Ce qu'il faut retenir
- Un test de sûreté mal conduit dans la nuit du 25 au 26 avril 1986 a provoqué l’explosion du réacteur n°4 de la centrale de Tchernobyl.
- Les erreurs humaines et les défauts de conception du réacteur de type RBMK ont joué un rôle clé dans la catastrophe.
- L’explosion a libéré d’énormes quantités de radioactivité, contaminant une large partie de l’Europe.
- L’accident a conduit à l’évacuation de 116 000 personnes dans les jours suivants, dont la ville de Prypiat.
- La zone d’exclusion de 30 kilomètres autour de la centrale a été établie, toujours en vigueur aujourd’hui.
- Le bilan humain reste sujet à débat, mais les experts s’accordent sur plusieurs milliers de morts liés aux conséquences sanitaires.
Un test de sûreté qui tourne au drame
Dans la nuit du 25 au 26 avril 1986, les opérateurs de la centrale nucléaire de Tchernobyl, située à 130 km au nord de Kiev, devaient réaliser un test de sûreté sur le réacteur n°4. L’objectif était de vérifier si les turbines, en cas de coupure de courant, pouvaient alimenter suffisamment les pompes de refroidissement jusqu’à l’activation des générateurs de secours. Pourtant, dès les premières heures, les procédures dérapent. Les opérateurs désactivent plusieurs systèmes de sécurité pour mener à bien le test, une décision qui s’avérera catastrophique. Autour de 1h23, une série d’erreurs techniques et humaines provoque une surpuissance instantanée dans le réacteur, entraînant deux explosions successives.

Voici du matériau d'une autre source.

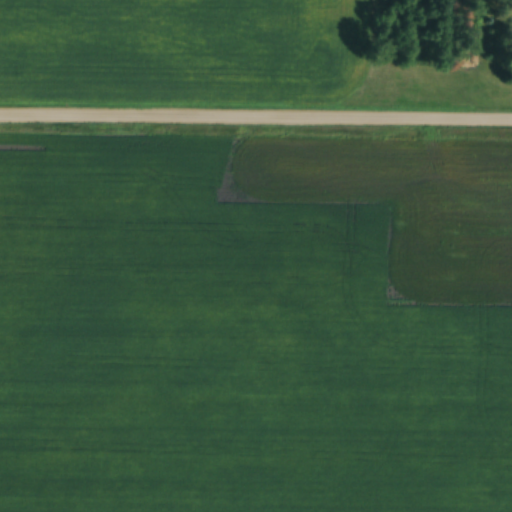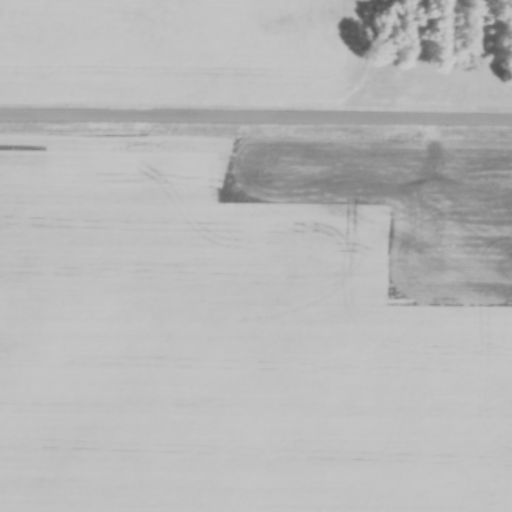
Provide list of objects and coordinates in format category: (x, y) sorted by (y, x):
road: (256, 125)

Des erreurs humaines et des défauts de conception
Selon Ouest France, le réacteur n°4 de Tchernobyl, de type RBMK, présentait des failles structurelles majeures. Son modérateur en graphite, combiné à un système de régulation instable, le rendait particulièrement vulnérable aux surchauffes. Mais les erreurs humaines ont achevé de transformer l’accident en catastrophe. Les opérateurs ignoraient les risques et ont enfreint les protocoles, tandis que la conception du réacteur minimisait les marges de sécurité. Dès l’explosion, le toit du bâtiment est soufflé, exposant le cœur du réacteur à l’air libre. Les graphites enflammés et la libération de produits radioactifs s’étendent alors sur des centaines de kilomètres.
Dès le lendemain, les autorités soviétiques tentent de minimiser l’ampleur de l’accident. Pourtant, les niveaux de radioactivité enregistrés dépassent de loin les seuils critiques. Les pompiers, appelés sur place sans protection adaptée, sont exposés à des doses mortelles. «
On nous a dit que c’était juste un petit incendie. Personne ne nous a prévenus du danger.», a témoigné l’un des liquidateurs des premières heures, cité par Ouest France.

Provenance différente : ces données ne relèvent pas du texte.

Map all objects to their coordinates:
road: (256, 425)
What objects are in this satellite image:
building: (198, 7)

Une contamination qui dépasse les frontières
En quelques jours, le nuage radioactif se propage au-dessus de l’Europe. Les pays les plus touchés sont l’Ukraine, la Biélorussie et la Russie, mais des particules radioactives sont détectées jusqu’en France. À Prypiat, ville située à trois kilomètres de la centrale, les 49 000 habitants ne seront évacués que 36 heures après l’explosion. Dans les semaines suivantes, 116 000 personnes sont évacuées, et une zone d’exclusion de 30 kilomètres est instaurée. Aujourd’hui encore, cette zone reste inaccessible, à l’exception des scientifiques et des travailleurs en mission.
Le bilan humain fait toujours débat. L’Organisation mondiale de la santé (OMS) estime que 4 000 personnes pourraient mourir des suites de l’exposition aux radiations. D’autres études, comme celle du Comité scientifique de l’ONU sur les effets des rayonnements atomiques (UNSCEAR), évoquent un chiffre bien plus élevé, dépassant les 100 000 morts à long terme.

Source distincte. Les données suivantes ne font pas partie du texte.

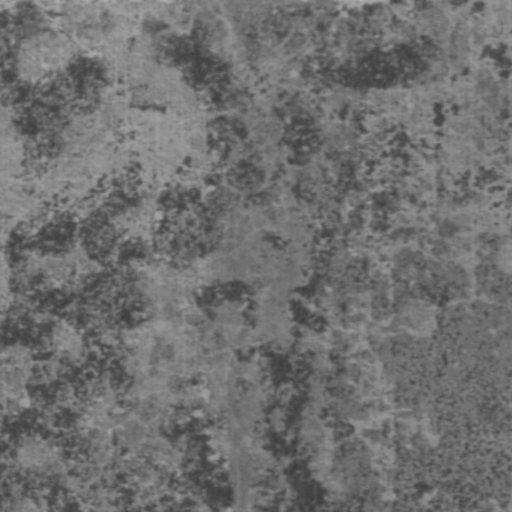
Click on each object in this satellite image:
crop: (256, 256)
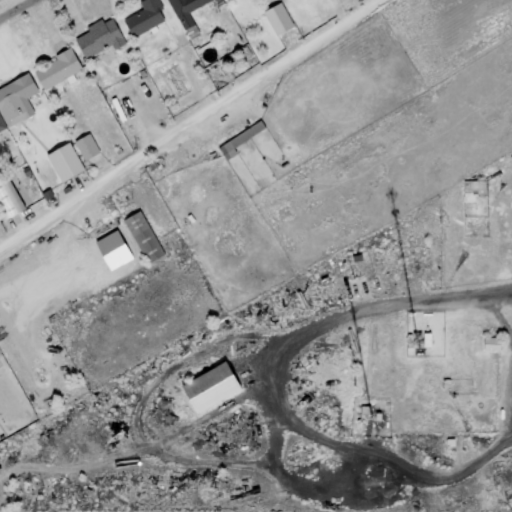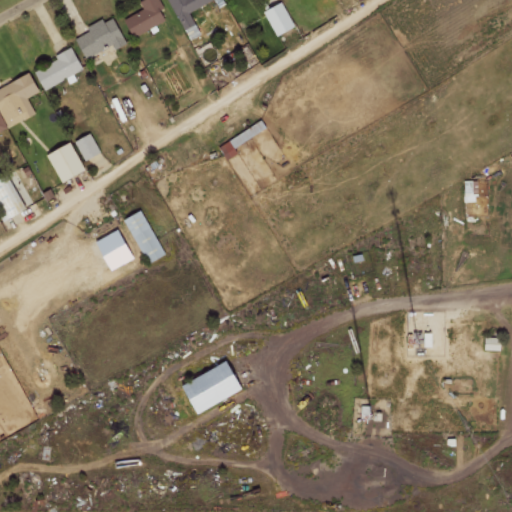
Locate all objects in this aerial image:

La catastrophe de Tchernobyl a marqué un tournant dans la gestion des risques nucléaires. Elle a conduit à des réformes majeures dans les centrales européennes et à une prise de conscience internationale. Pourtant, près de quatre décennies plus tard, la question de la sûreté nucléaire reste d’une actualité brûlante, notamment face aux tensions géopolitiques en Europe de l’Est.